Die SPD-Rentenpläne sind zwar sündhaft teuer. Aber man weiß bei den Genossen vor der Bundestagswahl wenigstens, woran man ist. Jetzt sind mal die anderen dran, ihre Alternativen zu liefern. Vor allem die Union darf sich nicht mehr wegducken, meint Thomas Maron.

Berlin - Man sollte der SPD zur Abwechslung mal dankbar sein. Dafür, dass sie sich ehrlich machen will im Wahlkampf. Die Genossen werden zwar abermals viele Wähler nicht davon überzeugen, dass sie mit dem Geld der Bürger umgehen können, aber sie erklären wenigstens, wie sie mit dem Geld der Bürger umgehen wollen. Das ist nicht wenig angesichts dessen, dass die Union zwar ständig feixt, man wisse ja gar nicht, wofür SPD-Kanzlerkandidat Martin Schulz stehe, selbst unter Führung von CDU-Chefin und Kanzlerin Angela Merkel aber noch keinerlei Anstalten gemacht hat, ein wie auch immer geartetes Gesamtkonzept erkennen zu lassen.

 

Jetzt also liegt mit dem Rentenkonzept der SPD der vorletzte Baustein des Wahlprogramms vor, das die SPD auf ihrem Parteitag am 25. Juni in Dortmund verabschieden will. Nächste Woche wird das Steuerkonzept erwartet, dann ist die Erzählung komplett, mit der Schulz antritt. Dem steht bisher nur Merkels „Weiter so“ entgegen. Das mag sogar am Ende reichen, aber ambitioniert oder gar ehrlich ist das nicht. Denn die Fragen, auf die Schulz immerhin versucht, eine Antwort zu geben, sind es wert, auch von der Union gewürdigt zu werden – jenseits wolkiger Steuersenkungsversprechen.

Höhere Erbschaftssteuer

Die SPD hat nun das Ziel ausgegeben, bis 2030 das Rentenniveau auf 48 Prozent halten zu wollen. Was wohlmeinend klingt, ist sündhaft teuer. Weil aber trotz des demografischen Wandels die Beiträge zur Rentenversicherung einigermaßen stabil bleiben sollen, plant die SPD mit jährlichen Steuerzuschüssen zur Rente von bis zu 16 Milliarden Euro. Es ist klar auf was dies vor dem Hintergrund all der anderen Versprechen hinauslaufen wird. Wer Schulen und Straßen sanieren, Breitbandnetze ausbauen, Weiterbildung fördern, Forschungszuschüsse garantieren, Beitragsfreiheit der Bildung von der Kita bis zum Studium versprechen und die Renten auf heutigem Niveaus halten will, der wird, Milliardenüberschüsse hin oder her, um eines nicht umhin kommen: Steuererhöhungen. Die Gretchenfrage ist nun: in welchem Ausmaß.

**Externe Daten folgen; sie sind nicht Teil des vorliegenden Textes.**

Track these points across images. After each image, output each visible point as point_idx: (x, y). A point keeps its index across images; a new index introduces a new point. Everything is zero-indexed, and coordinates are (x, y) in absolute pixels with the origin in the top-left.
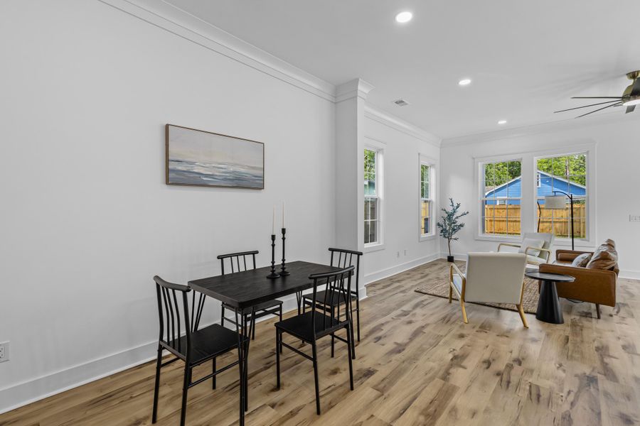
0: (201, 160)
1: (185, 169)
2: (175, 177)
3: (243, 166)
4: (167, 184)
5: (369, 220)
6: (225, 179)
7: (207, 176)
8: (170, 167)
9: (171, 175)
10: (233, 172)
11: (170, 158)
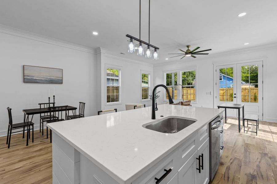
0: (36, 75)
1: (30, 78)
2: (27, 80)
3: (54, 77)
4: (24, 82)
5: (115, 94)
6: (46, 81)
7: (38, 80)
8: (25, 78)
9: (25, 80)
10: (50, 78)
11: (25, 75)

Die Forderung nach einer höheren Erbschaftssteuer ist bereits beschlossene Sache. Auch der Spitzensteuersatz soll, so ist zu hören, weiter steigen. Um allerdings gut verdienende Facharbeiter nicht zu vergraulen, will die SPD den Spitzensteuersatz zwar wohl anheben, aber dafür erst später greifen lassen. Auch die Forderung nach einer Wiedereinführung der Vermögenssteuer, der heilige Gral vieler Parteilinker, war zuletzt noch nicht vom Tisch. Wenn es Schulz nicht gelingt, hier Maß zu halten, kann er seinen Wahlkampf beenden, noch bevor er ihn begonnen hat.

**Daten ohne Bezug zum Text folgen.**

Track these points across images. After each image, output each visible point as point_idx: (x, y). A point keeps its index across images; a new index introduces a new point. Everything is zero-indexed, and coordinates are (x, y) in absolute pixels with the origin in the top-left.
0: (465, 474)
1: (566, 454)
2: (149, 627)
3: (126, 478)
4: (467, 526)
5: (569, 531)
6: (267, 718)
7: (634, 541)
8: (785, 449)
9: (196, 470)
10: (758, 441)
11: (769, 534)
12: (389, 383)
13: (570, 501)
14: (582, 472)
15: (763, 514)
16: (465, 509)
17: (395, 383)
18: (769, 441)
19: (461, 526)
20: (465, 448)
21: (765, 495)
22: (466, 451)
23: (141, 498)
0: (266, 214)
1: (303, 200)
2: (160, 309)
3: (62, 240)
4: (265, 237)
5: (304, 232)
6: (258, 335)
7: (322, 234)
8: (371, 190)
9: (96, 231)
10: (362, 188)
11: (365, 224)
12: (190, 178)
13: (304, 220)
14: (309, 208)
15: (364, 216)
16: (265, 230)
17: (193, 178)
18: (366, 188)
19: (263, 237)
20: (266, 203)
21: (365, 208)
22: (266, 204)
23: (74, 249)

Deutschland, Entwicklungsland

Unbestreitbar ist aber auch, dass Deutschland unter einem dramatischen Investitionsstau bei Infrastruktur und Bildung leidet und Zukunft verspielt, wenn nicht schnell gegengesteuert würde. Beim schnellen Internet, Zukunftsgarant für Start-Ups und Existenzgründer gerade auch im ländlichen Raum, ist Deutschland fast schon Entwicklungsland. Hier zu investieren ist, da hat Schulz recht, wichtiger als Steuern zu senken oder den Rüstungsetat emporschießen zu lassen, nur weil ein cholerischer US-Präsident sonst schlechte Laune hat.

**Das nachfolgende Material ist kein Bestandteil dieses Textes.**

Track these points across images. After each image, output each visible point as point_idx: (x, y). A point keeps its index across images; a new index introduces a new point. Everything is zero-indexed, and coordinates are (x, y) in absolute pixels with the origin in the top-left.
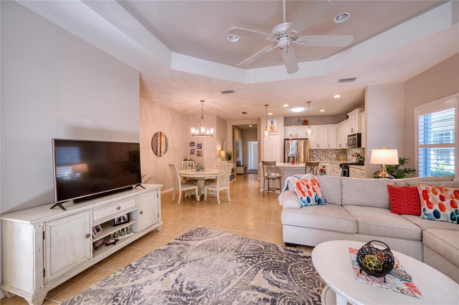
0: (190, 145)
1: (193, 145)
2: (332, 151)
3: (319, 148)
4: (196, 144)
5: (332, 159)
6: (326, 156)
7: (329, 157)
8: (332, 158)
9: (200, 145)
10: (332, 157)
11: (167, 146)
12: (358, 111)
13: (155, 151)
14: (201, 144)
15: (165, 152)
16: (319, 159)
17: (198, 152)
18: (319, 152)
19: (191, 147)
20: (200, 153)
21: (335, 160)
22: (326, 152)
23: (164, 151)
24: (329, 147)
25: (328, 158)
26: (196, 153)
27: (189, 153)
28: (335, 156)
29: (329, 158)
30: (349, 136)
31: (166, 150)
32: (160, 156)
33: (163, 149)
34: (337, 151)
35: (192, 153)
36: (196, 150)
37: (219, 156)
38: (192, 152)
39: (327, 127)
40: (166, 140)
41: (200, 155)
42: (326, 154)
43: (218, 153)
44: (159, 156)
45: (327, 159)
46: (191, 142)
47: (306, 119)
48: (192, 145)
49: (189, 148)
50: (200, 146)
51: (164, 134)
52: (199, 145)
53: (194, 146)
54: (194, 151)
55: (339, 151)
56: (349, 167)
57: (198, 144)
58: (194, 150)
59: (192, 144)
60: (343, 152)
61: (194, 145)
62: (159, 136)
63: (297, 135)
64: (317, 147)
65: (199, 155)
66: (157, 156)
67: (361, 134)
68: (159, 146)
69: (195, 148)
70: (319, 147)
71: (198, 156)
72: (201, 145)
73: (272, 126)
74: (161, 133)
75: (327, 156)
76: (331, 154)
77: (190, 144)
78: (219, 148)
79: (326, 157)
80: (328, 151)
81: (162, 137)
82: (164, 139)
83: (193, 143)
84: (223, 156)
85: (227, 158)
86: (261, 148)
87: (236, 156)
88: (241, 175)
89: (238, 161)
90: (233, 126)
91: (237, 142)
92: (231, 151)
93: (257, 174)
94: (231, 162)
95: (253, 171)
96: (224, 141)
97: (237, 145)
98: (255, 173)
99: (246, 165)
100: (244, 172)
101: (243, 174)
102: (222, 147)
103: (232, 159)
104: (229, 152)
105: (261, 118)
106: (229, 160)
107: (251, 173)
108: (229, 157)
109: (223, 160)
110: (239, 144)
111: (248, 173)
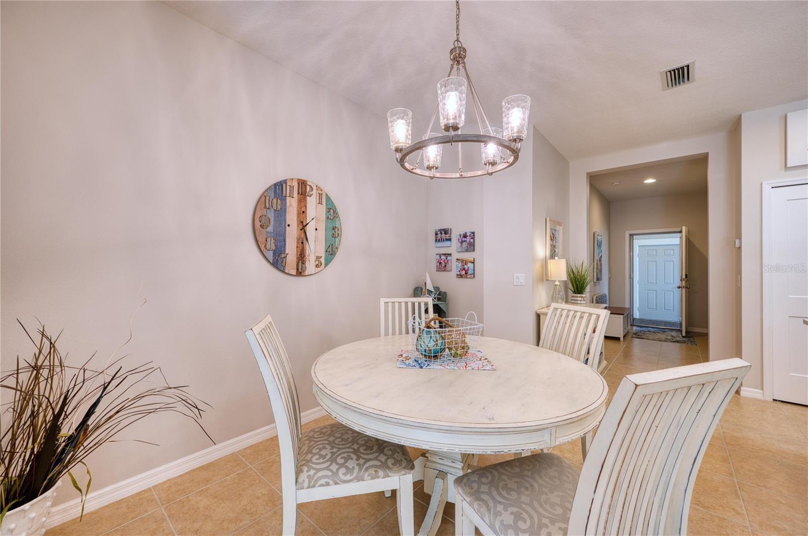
0: (436, 240)
1: (447, 240)
4: (455, 236)
9: (468, 239)
11: (333, 236)
13: (270, 255)
14: (473, 233)
15: (323, 260)
17: (462, 261)
19: (440, 244)
20: (470, 265)
23: (322, 253)
26: (455, 266)
27: (434, 265)
31: (331, 251)
32: (300, 273)
33: (316, 247)
35: (442, 265)
36: (456, 255)
37: (544, 277)
38: (440, 263)
40: (332, 213)
41: (469, 272)
43: (537, 267)
44: (294, 272)
46: (440, 230)
48: (442, 240)
49: (434, 250)
50: (469, 241)
51: (318, 188)
52: (465, 236)
53: (448, 243)
54: (449, 258)
57: (462, 233)
58: (450, 255)
59: (443, 235)
61: (450, 240)
62: (295, 195)
65: (465, 273)
66: (283, 272)
68: (292, 233)
69: (453, 247)
71: (460, 276)
72: (473, 238)
74: (302, 184)
77: (436, 234)
78: (541, 250)
81: (311, 201)
82: (323, 209)
83: (446, 233)
84: (559, 281)
85: (570, 286)
86: (740, 248)
87: (595, 281)
88: (614, 342)
89: (600, 294)
90: (590, 177)
91: (598, 235)
92: (586, 262)
93: (675, 342)
94: (584, 300)
95: (650, 329)
96: (560, 224)
97: (597, 244)
98: (663, 336)
99: (624, 307)
100: (623, 331)
101: (622, 339)
102: (553, 247)
103: (588, 289)
104: (575, 266)
105: (741, 115)
106: (579, 295)
107: (648, 335)
108: (577, 285)
109: (559, 292)
110: (601, 244)
111: (635, 334)
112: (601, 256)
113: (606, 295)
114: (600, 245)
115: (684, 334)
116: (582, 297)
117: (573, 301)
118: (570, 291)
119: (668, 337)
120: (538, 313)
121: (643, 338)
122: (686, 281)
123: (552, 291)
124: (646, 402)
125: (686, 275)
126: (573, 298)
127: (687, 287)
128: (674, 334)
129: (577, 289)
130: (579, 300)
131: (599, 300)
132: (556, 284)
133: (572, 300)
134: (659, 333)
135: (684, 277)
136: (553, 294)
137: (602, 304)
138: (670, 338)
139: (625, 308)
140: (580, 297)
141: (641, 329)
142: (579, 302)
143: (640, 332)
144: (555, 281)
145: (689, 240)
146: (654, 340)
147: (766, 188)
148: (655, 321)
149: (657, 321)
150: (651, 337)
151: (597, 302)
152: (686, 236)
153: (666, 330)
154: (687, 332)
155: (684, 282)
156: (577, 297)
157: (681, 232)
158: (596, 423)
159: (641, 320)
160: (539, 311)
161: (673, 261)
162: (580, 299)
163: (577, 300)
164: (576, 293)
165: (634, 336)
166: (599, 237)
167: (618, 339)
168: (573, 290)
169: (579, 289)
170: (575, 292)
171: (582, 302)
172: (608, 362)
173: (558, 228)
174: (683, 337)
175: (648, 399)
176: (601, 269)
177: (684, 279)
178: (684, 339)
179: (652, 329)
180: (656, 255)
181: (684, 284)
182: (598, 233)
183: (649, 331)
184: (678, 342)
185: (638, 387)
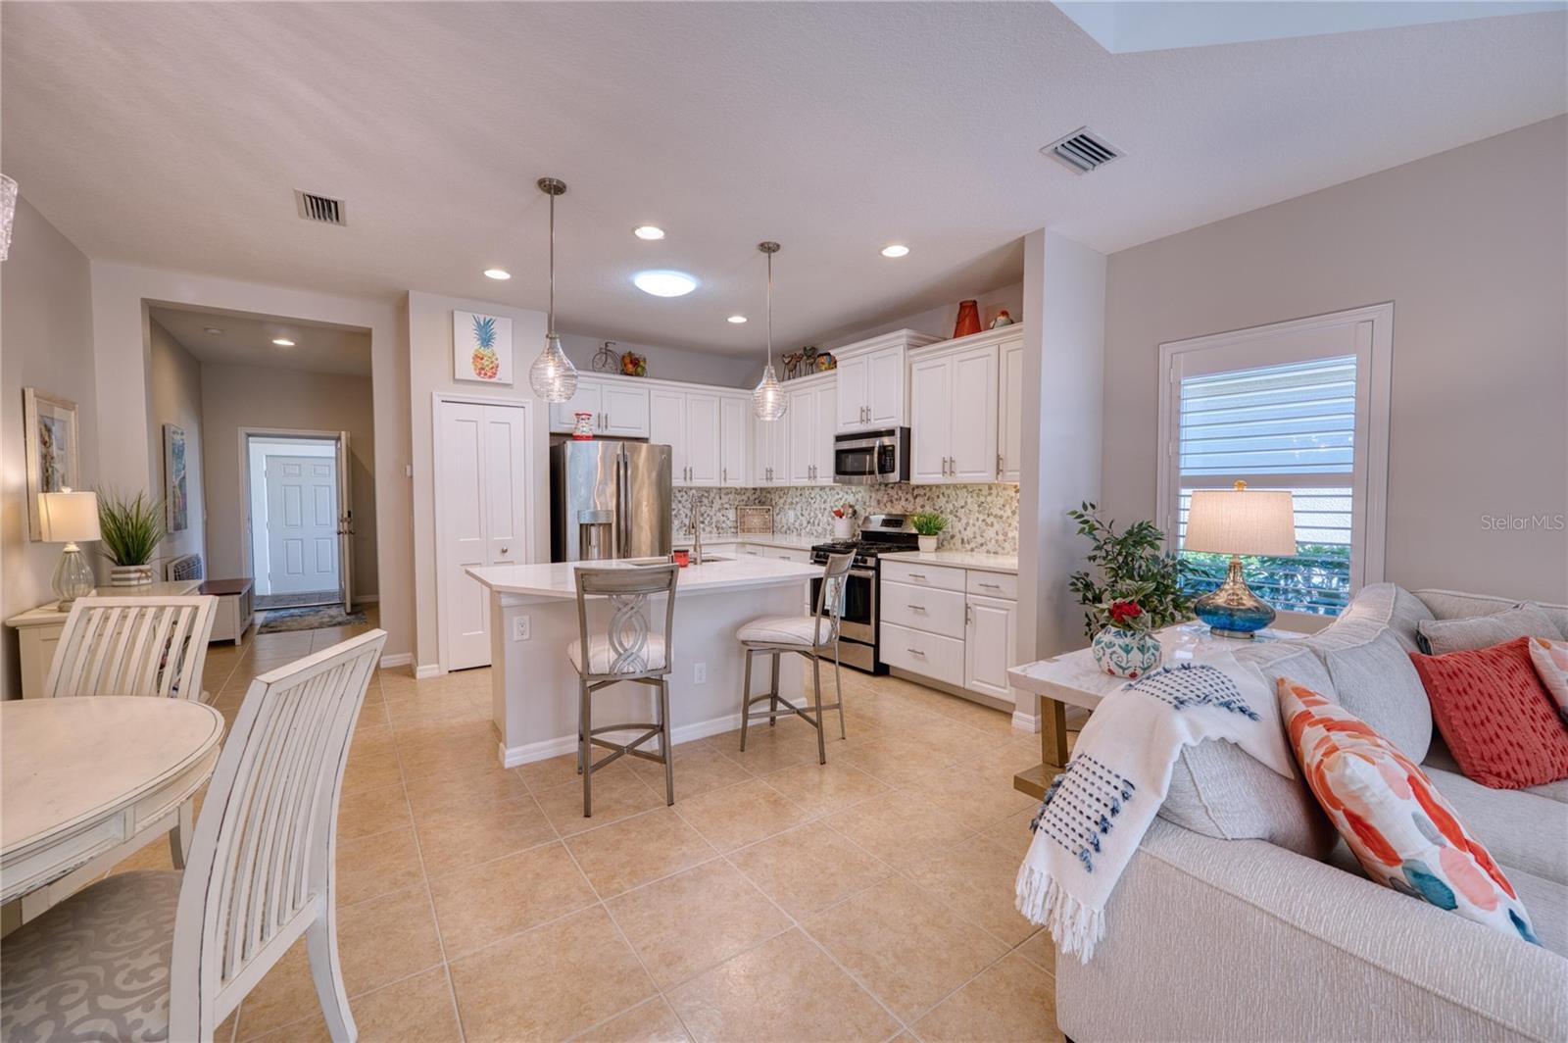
2: (723, 496)
3: (689, 484)
5: (723, 529)
6: (705, 515)
7: (714, 520)
8: (724, 525)
10: (724, 522)
12: (904, 340)
16: (681, 527)
18: (680, 502)
21: (733, 530)
22: (705, 501)
24: (725, 479)
25: (710, 524)
28: (731, 514)
29: (714, 525)
30: (839, 438)
34: (739, 497)
39: (718, 399)
42: (703, 509)
45: (708, 529)
47: (638, 351)
55: (745, 498)
56: (878, 561)
60: (757, 501)
63: (604, 420)
64: (685, 478)
67: (909, 430)
70: (691, 479)
73: (484, 351)
75: (708, 515)
76: (719, 510)
78: (13, 468)
79: (706, 522)
80: (712, 495)
84: (77, 543)
85: (107, 548)
86: (411, 477)
87: (171, 530)
88: (222, 650)
89: (184, 559)
90: (150, 308)
91: (174, 433)
92: (148, 496)
93: (335, 625)
94: (147, 577)
95: (292, 611)
96: (68, 405)
97: (174, 452)
98: (314, 620)
99: (239, 577)
100: (241, 625)
101: (238, 641)
102: (46, 459)
103: (156, 552)
104: (119, 504)
105: (407, 294)
106: (132, 568)
107: (289, 624)
108: (126, 545)
109: (80, 567)
110: (183, 451)
111: (266, 626)
112: (184, 478)
113: (199, 560)
114: (179, 453)
115: (349, 610)
116: (141, 571)
117: (116, 583)
118: (105, 559)
119: (324, 620)
120: (9, 624)
121: (280, 631)
122: (349, 523)
123: (57, 566)
124: (281, 702)
125: (349, 513)
126: (114, 576)
127: (350, 532)
128: (334, 611)
129: (128, 554)
130: (134, 579)
131: (181, 572)
132: (66, 549)
133: (113, 580)
134: (309, 615)
135: (346, 515)
136: (61, 573)
137: (191, 581)
138: (328, 620)
139: (241, 580)
140: (136, 571)
141: (277, 614)
142: (135, 583)
143: (275, 620)
144: (65, 544)
145: (352, 454)
146: (301, 630)
147: (437, 400)
148: (302, 595)
149: (306, 595)
150: (295, 625)
151: (179, 577)
152: (347, 446)
153: (321, 608)
154: (353, 606)
155: (346, 524)
156: (129, 572)
157: (338, 439)
158: (207, 775)
159: (276, 598)
160: (11, 623)
161: (329, 486)
162: (138, 575)
163: (129, 579)
164: (123, 565)
165: (264, 630)
166: (177, 437)
167: (230, 643)
168: (116, 558)
169: (133, 555)
170: (120, 562)
171: (142, 582)
172: (211, 693)
173: (58, 413)
174: (348, 614)
175: (283, 697)
176: (185, 504)
177: (346, 520)
178: (348, 617)
179: (296, 611)
180: (300, 475)
181: (346, 528)
182: (173, 428)
183: (292, 616)
184: (340, 624)
185: (271, 687)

Bei der Rente ist die Sache nicht so einfach. Es lässt sich nicht pauschal sagen, ob ein Rentenniveau zu hoch oder zu niedrig ist. Wichtig ist nicht ein abstrakter Prozentsatz, sondern dass Rentenhöhe und deren Kosten von möglichst vielen Jungen und Alten gleichermaßen akzeptiert werden und wirtschaftlich verträglich sind. Darüber muss diskutiert werden – vor der Wahl. Die SPD hat ihren Beitrag geleistet. Jetzt sind mal die anderen dran.